Enron imploded with such cosmic intensity that its legacy became irredeemably dark.  Yet Enron-born technologies and markets remain intrinsic parts of the energy, finance, and tech industries.  A diaspora of its alumni have gone on to build innovative, successful companies in renewable energy, finance, even sporting goods.  Enron also invested in developing technologies that, while they didn’t pay off at the time, demonstrated that the company possessed an insightful vision of the future.

Even more surprising is the series of lessons from what is known as “the Enron corpus.”  After seizing the emails of many high-ranking employees at the company, the Federal Energy Regulatory Commission decided to release them to the public.

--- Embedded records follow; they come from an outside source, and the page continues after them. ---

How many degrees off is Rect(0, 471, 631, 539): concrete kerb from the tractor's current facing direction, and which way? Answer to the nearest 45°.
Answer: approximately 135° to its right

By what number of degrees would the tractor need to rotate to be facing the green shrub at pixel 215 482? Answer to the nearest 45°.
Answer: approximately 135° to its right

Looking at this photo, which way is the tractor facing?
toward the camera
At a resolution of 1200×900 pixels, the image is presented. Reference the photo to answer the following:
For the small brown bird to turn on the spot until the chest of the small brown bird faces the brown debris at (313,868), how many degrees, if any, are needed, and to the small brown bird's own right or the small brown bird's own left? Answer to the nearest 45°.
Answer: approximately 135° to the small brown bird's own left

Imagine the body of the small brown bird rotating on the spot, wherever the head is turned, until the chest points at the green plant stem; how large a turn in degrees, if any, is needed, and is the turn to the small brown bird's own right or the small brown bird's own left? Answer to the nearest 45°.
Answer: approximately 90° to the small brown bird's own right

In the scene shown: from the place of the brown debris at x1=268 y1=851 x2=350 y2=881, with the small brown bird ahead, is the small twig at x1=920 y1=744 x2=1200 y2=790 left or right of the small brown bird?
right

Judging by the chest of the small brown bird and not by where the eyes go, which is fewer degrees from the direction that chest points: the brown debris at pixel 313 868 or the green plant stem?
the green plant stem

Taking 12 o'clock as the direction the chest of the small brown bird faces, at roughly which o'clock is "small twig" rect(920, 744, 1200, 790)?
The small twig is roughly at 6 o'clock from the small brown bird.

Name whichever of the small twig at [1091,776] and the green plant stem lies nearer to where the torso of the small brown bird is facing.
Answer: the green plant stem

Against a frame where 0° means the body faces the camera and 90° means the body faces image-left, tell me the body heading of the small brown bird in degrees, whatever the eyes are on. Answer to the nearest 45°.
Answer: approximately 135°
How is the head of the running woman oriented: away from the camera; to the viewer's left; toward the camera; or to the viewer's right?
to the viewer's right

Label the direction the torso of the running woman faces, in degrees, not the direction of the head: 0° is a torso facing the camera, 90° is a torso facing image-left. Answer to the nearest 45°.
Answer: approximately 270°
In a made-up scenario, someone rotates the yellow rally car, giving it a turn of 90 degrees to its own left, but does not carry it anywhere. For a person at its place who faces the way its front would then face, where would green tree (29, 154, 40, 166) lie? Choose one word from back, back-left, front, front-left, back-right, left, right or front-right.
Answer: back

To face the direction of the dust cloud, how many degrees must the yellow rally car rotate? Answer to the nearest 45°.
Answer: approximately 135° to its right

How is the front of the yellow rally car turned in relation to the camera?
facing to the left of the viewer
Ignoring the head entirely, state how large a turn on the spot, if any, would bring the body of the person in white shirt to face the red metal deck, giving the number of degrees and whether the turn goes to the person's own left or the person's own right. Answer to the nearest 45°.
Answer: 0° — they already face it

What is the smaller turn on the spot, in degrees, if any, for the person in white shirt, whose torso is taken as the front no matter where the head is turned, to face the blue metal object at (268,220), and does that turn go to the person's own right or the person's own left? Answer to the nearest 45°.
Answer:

A 2017 New Yorker piece details what happened when researchers got ahold of that information.  Among many other things, they have studied email-foldering behavior, the distribution of emails produced, how communication flows in a network, and deception theory (regarding how those sending disingenuous emails craft their messages versus others).

Spreadsheets were attached to many of those emails, and they have been vetted too.  Tim Harford highlighted the work of Felienne Hermans, who analyzed them.  As Harford writes of Excel, “It’s powerful, it’s flexible.  It’s ubiquitous.  It may not be the right tool, but it’s the tool that’s right there.”  So it is used for all kinds of problems, including ones for which it’s not well suited.  And Hermans found at least a quarter of those sampled had at least one calculation error — and many had extraordinary numbers of them.

These studies of emails and spreadsheets have provided unexpected insight into our work world.  They also lead into questions about the needs of organizations to understand the patterns of conduct within them versus the desire of workers to not be monitored unnecessarily.  (These ideas will come into play in an upcoming series on this site regarding the evolution of investment work environments.)

Lessons

At the conclusion of the last episode of Bad Bets, John Emshwiller says:

Perhaps if there’s one takeaway from the Enron saga, it’s that vigilance and skepticism by everyone involved are things that should always be in fashion.

Narratives can overpower analysis (and ethics).  “Vigilance and skepticism” can be viewed as hindrances to the game as it is played, instead of being recognized as essential qualities for good work.